Eye-catching exterior is a big appeal

October 2014

picture of car from the front picture of car from the rear picture of car interior picture of car detail

Overall rating

3.5 out of 5 stars

Likes:

  • Eye-catching exterior is a big appeal
  • Impressive new three-cylinder turbocharged petrol engine is frugal and responsive
  • Cabin is smart, modern and feels of good quality
  • Roof adds fresh air appeal to the mix

Gripes:

  • Marginal benefit over a standard Adam
  • Although steering is accurate it lacks any discernable feel
  • Some shiny plastic surfaces can feel cheap
  • Rear passengers are not afforded much space

Vauxhall entered the style-driven small car market with its Adam, designed to tackle head on key rivals like the Fiat 500 and Mini. However neither of those brands have stayed still either, which is why Vauxhall has swiftly introduced the Adam Rocks as a further spin-off from the original Adam in the crossover mould.
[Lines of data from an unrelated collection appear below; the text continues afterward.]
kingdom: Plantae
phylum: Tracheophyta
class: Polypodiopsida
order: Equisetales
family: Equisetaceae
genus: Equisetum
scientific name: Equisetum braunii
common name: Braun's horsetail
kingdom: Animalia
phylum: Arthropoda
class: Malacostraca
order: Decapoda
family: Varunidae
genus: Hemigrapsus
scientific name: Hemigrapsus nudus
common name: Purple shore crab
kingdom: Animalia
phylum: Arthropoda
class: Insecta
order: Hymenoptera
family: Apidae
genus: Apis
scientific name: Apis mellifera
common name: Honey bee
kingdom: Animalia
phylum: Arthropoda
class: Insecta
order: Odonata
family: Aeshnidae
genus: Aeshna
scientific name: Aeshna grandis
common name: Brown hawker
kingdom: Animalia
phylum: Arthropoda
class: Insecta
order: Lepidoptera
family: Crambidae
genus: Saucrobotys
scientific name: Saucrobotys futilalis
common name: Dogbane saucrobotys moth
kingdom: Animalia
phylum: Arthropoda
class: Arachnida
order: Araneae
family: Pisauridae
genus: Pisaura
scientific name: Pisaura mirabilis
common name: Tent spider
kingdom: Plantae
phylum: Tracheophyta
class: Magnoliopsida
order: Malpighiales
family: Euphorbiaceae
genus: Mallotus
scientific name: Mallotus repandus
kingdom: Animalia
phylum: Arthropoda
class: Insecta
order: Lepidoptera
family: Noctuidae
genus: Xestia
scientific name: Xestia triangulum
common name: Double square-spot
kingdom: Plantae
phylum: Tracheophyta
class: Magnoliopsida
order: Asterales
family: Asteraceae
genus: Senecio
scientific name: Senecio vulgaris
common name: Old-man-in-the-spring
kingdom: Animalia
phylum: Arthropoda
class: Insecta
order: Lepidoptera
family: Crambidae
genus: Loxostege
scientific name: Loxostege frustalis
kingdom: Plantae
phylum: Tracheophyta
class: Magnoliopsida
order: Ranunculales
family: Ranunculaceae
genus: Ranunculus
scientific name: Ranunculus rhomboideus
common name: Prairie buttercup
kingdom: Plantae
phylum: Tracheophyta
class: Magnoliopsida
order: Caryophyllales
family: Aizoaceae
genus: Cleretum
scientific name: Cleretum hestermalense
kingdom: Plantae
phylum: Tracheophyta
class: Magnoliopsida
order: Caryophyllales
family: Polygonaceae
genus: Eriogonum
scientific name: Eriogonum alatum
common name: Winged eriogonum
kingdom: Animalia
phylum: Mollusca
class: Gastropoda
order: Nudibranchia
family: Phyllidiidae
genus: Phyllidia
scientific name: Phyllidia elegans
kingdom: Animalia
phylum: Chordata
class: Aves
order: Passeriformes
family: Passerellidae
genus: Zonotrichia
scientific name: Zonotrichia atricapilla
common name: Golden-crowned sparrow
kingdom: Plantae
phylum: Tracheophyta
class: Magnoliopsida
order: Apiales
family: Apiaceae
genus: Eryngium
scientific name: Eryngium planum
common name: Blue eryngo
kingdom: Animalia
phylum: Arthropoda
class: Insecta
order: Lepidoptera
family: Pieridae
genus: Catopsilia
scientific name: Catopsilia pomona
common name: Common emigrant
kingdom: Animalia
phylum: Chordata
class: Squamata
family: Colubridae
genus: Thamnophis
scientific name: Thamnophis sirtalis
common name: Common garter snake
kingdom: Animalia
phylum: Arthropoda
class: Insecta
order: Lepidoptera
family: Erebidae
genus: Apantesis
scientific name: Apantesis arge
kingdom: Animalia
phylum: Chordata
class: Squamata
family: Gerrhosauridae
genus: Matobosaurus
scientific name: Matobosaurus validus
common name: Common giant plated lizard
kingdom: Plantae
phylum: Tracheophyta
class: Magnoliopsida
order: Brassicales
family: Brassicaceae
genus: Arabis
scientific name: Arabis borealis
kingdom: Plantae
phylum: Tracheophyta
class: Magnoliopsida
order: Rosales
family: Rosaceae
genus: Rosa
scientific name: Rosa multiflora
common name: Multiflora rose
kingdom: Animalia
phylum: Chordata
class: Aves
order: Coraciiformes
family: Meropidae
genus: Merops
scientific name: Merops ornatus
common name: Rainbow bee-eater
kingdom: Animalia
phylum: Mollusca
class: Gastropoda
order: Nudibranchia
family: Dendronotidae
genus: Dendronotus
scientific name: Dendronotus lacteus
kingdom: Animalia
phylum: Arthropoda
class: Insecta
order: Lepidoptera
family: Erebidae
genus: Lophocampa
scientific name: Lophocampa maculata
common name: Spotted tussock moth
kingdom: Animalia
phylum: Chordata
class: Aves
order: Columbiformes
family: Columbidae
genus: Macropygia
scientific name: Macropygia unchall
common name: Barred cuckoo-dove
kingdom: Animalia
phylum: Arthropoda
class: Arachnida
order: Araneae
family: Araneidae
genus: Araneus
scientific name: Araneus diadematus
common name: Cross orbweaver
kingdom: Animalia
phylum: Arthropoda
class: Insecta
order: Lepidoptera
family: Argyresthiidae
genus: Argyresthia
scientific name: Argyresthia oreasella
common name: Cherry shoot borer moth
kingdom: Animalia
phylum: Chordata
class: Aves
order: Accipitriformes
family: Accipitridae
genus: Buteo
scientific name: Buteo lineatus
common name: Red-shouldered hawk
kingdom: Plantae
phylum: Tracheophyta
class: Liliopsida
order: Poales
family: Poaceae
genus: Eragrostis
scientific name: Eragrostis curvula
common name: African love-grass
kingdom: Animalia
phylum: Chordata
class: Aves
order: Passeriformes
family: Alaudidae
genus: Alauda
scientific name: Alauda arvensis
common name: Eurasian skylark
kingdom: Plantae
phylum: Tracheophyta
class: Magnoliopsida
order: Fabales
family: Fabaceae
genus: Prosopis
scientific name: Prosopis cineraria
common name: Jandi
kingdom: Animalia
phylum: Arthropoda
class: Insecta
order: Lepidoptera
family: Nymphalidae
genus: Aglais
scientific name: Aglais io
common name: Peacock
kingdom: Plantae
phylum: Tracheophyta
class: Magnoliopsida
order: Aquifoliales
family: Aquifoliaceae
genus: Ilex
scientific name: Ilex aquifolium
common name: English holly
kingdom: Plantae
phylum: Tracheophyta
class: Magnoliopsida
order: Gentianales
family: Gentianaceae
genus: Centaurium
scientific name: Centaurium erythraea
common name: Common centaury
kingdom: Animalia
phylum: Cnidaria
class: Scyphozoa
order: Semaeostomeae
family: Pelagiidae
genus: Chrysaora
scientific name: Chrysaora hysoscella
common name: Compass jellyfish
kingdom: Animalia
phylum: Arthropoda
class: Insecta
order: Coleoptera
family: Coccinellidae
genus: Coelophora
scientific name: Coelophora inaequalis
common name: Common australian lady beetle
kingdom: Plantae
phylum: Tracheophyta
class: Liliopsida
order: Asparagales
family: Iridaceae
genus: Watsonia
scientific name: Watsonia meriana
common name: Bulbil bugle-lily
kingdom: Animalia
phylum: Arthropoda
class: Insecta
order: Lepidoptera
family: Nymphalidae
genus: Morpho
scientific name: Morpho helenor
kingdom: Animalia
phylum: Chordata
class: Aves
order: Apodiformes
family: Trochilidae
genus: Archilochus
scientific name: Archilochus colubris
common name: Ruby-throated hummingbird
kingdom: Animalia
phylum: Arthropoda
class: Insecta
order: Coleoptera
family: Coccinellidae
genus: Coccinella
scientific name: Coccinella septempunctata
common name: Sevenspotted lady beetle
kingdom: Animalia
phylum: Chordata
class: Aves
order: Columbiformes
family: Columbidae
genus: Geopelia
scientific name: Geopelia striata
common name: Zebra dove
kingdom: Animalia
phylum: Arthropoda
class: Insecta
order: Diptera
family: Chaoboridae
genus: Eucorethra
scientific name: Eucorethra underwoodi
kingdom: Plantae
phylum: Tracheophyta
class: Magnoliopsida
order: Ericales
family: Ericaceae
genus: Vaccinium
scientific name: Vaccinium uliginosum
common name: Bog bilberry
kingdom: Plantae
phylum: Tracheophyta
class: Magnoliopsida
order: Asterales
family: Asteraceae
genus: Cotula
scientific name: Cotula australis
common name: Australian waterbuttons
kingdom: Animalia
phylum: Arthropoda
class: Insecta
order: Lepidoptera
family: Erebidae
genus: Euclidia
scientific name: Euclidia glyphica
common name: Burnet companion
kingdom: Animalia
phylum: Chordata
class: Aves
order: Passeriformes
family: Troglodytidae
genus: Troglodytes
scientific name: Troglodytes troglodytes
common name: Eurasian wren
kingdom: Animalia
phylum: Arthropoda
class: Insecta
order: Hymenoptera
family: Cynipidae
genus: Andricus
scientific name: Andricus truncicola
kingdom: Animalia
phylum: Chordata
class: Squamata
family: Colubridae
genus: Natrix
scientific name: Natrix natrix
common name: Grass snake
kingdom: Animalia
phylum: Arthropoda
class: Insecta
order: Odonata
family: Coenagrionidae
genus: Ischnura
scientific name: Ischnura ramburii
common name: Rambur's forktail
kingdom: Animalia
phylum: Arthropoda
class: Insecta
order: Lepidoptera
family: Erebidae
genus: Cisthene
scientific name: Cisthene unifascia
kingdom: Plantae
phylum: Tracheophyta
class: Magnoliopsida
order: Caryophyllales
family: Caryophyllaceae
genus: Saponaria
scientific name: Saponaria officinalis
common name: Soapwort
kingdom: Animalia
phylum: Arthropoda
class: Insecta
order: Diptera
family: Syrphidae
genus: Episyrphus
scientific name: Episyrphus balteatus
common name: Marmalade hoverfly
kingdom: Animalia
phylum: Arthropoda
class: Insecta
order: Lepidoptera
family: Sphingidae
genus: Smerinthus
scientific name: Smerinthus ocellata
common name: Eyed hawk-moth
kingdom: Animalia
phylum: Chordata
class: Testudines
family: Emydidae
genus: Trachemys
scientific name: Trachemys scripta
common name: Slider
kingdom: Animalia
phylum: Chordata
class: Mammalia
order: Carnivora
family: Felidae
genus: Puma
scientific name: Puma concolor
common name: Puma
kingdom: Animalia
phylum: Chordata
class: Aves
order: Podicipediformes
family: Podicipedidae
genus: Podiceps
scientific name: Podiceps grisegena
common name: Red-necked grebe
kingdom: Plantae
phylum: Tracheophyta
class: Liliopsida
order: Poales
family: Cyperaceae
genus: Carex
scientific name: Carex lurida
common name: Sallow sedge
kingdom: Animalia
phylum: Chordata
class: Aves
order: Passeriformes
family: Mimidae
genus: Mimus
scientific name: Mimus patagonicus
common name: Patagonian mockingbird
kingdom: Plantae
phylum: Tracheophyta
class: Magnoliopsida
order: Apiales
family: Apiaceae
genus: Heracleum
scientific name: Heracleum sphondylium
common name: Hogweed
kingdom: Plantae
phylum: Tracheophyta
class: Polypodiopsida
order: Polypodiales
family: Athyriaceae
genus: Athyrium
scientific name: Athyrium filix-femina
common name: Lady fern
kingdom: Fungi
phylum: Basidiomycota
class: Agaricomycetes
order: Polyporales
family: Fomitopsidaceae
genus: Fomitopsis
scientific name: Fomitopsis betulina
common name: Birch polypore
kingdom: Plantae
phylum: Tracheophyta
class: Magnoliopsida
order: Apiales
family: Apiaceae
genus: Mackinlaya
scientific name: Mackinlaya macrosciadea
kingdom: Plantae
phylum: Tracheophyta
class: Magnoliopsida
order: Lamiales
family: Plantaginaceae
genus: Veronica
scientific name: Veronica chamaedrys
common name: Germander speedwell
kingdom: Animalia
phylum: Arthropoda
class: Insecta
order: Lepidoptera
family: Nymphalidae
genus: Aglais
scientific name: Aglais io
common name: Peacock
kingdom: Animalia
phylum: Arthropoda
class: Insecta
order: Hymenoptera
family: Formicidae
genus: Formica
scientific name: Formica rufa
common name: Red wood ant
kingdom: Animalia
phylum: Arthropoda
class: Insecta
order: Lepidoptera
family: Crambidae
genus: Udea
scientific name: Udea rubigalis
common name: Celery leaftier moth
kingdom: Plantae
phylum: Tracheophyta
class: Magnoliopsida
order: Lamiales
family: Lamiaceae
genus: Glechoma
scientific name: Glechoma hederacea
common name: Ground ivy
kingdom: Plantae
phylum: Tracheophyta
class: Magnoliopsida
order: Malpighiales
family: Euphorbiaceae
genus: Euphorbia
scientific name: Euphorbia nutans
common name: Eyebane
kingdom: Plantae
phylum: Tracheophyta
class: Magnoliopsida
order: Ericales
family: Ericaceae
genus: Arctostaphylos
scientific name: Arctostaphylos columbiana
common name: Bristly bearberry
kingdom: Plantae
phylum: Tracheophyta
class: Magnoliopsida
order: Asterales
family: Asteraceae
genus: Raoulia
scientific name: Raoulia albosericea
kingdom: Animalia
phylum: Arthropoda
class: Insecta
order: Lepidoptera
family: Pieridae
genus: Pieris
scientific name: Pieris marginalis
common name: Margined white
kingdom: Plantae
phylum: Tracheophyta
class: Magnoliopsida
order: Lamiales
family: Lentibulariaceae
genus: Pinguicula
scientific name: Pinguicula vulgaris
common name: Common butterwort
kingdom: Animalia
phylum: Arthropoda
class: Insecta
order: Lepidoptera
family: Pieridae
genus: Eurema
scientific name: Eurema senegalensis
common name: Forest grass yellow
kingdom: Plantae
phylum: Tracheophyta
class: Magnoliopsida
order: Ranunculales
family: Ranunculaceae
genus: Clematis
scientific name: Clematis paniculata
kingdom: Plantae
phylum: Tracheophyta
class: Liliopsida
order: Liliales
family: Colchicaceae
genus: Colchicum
In creating the Adam Vauxhall took on-board the key factors that make this kind of car popular and made them their own. Therefore a regular Adam has distinctive and unusual styling, a wide scope for personalisation and a selection of small, efficient engines. However both key rivals have broadened the appeal of their key offerings by spinning crossovers off the same platform.

Vauxhall's response to this has arrived in the shape of the Adam Rocks Air. Fundamentally the Rocks Air is broadly similar to the standard car with just a few selected mechanical changes. Visually it inherits the standard Adam exterior, but adds pseudo off-road plastic cladding around the wheelarches and on the bumpers front and rear to give it some more presence.

To further enhance the visual toughness the Adam Rocks Air also rides 15mm higher than the standard Adam, while the suspension itself is retuned to match the change in ride height. However it is worth noting that the changes are purely cosmetic; despite the looks the Adam Rocks Air offers no more off-road ability than the standard car other than the change in ground clearance, and remains strictly two-wheel-drive with no off-road electronics.

Another element that is unique to the Rocks Air version of the Adam is the folding fabric roof. Designed more as an extended sunroof than a full convertible, the fabric panel retracts as far back as the B-pillar and can be operated at speeds up to 85mph. Also thanks to its folding mechanism it doesn't interfere with rear visibility when retracted.

Our verdict on the Vauxhall Adam Rocks Air

The Adam Rocks Air offers something a little different to the standard car, with a more design-heavy exterior and the fresh air motoring of the folding roof. However it is debatable whether this is enough to justify the additional expense over the standard car, as the mechanical changes give no off-road ability and arguably affects on-road performance. The new three-cylinder engine is a big step forward however.